Hij verzekert niet onrustig te worden van alle heisa. “Joh, die leeftijd ben ik ontgroeid. We vergaderen vandaag (vrijdag, red.) eens met de ijsmeesters. Even afspreken wat we al kunnen doen. Water op de baan sproeien of niet, dat soort zaken. Afgelopen week hebben we de bladeren van de baan geveegd. Verder kun je niets meer doen dan wachten wat het weer ons brengt.” Van der Graaf erkent dat Puttershoek qua ligging normaliter in het nadeel is ten opzichte van de andere plaatsen. “Ik houd me vast aan die keer, een jaar of tien terug, dat het in het oosten en noorden sneeuwde, maar hier niet. Toen hadden we als eerste ijs. Dat kan deze keer ook zo zijn.”

En die witte vlokken dreigen te vallen in Noordlaren, weet voorzitter Jan-Geert Veldman van ijsclub De Hondsrug, een vaste klant in de marathoncompetitie. “Verder heb ik nog geen weerkaart gezien. Er zijn wel telefoontjes geweest van mensen die van alles roepen over de temperaturen onder nul. Nou, we moeten het allemaal maar zien. Meestal valt het tegen met de vorst. Ik zeg zo: in januari praten over -4, dan wordt het -6, en in december -4 wordt slechts -2. Dat is mijn gevoel.”

Zijn boodschap is helder. “We maken ons nog niet zo druk. Ik heb nog geen last van slapeloze nachten, die volgen vanzelf. We moeten de baan eerst schoonspoelen, en als de temperatuur inderdaad onderuit knalt kan ik zondag wat meer vertellen.” Het kan snel gaan, zie Kerstmis 2021. ’s Morgens was het puur ijsplezier op de baan voor de dorpelingen, ’s avonds stroomde Noordlaren vol met liefhebbers van de sport voor de eerste (en enige) van de zoveelste kwakkelwinter. “Wel een mooi kerstgeschenk”, aldus Veldman.

Hij besluit met een laatste wijsheid. “Als Noordlaren aan de beurt is, wordt het een feestje.
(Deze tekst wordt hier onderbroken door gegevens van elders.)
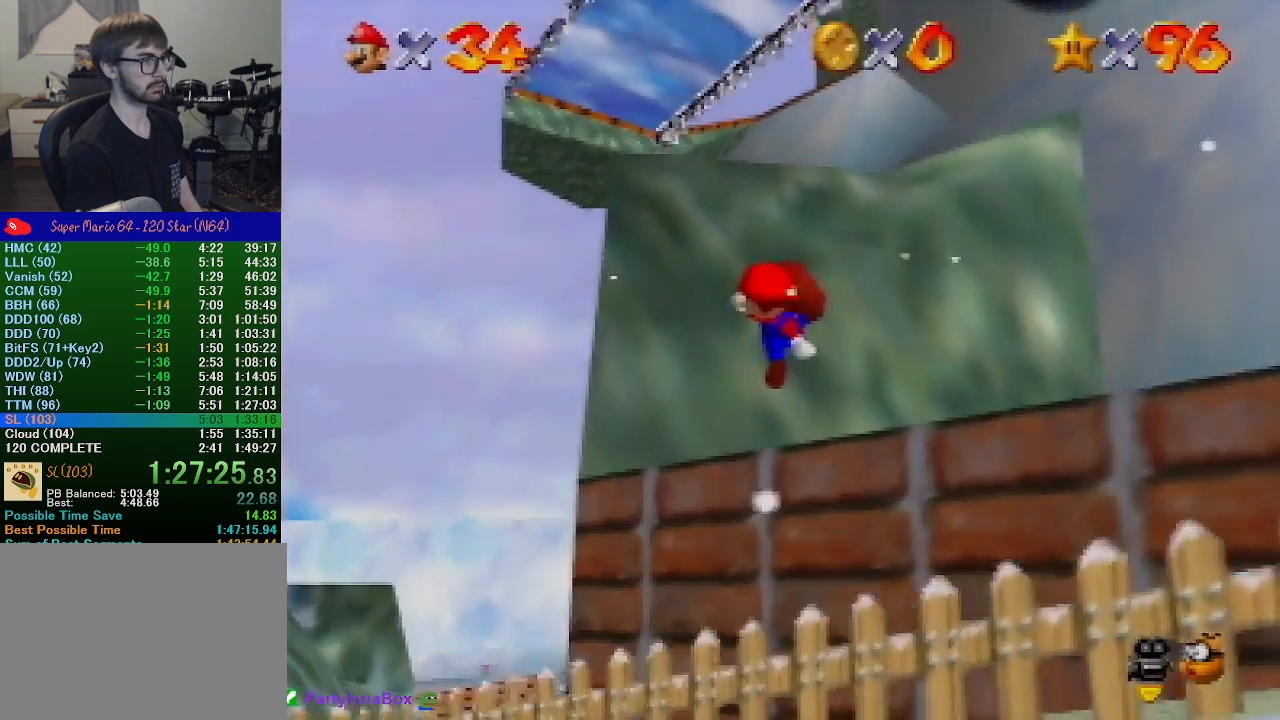
{"buttons": ["A"], "left_stick": "up", "events": [[100, "left_stick", "up-right"], [200, "left_stick", "up"], [300, "A", "down"]]}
Want dat is het hier altijd. In Haaksbergen verdwijnt bijna iedereen vrijwel meteen naar huis. De achterblijvers daar zijn de mensen uit Noordlaren, die willen nog een biertje drinken met de rijders. Dat wordt de jongste jaren ook steeds minder. Die gasten pakken hun sporttas en zijn vertrokken. De charme is ervanaf. Jammer.”

Oh ja, hij waarschuwt op de valreep voor Nieuw-Buinen. “Dat is een geduchte concurrent hoor.” Het zullen woorden zijn die Bert Drent vast vrolijk stemmen. Niet meer dan dat.
“We hebben al een aantal jaar meegestreden, maar nog nooit gewonnen. Toch blijft de uitdaging groot”, benadrukt de voorzitter. “We houden alles scherp in de gaten”, vertelt hij donderdagavond, net op het moment dat hij naar de vereniging vertrekt om te vergaderen.

Die bijeenkomst heeft niet al te veel nieuwe of andere inzichten gegeven”, gaat hij een dag later verder. “Er zijn geen problemen. Het draaiboek is klaar, we weten wat we moeten doen en wat niet. Het is vooral zien hoe het weer zich gedraagt, aan de hand daarvan bepalen we wanneer we water op de baan moeten sproeien. Dat gebeurt ’s nachts. Ik verwacht in het weekend nog geen vorst. Maandag of dinsdag wellicht. Schietgebedjes doen maar, en niet zenuwachtig worden zolang het niet stevig vriest.”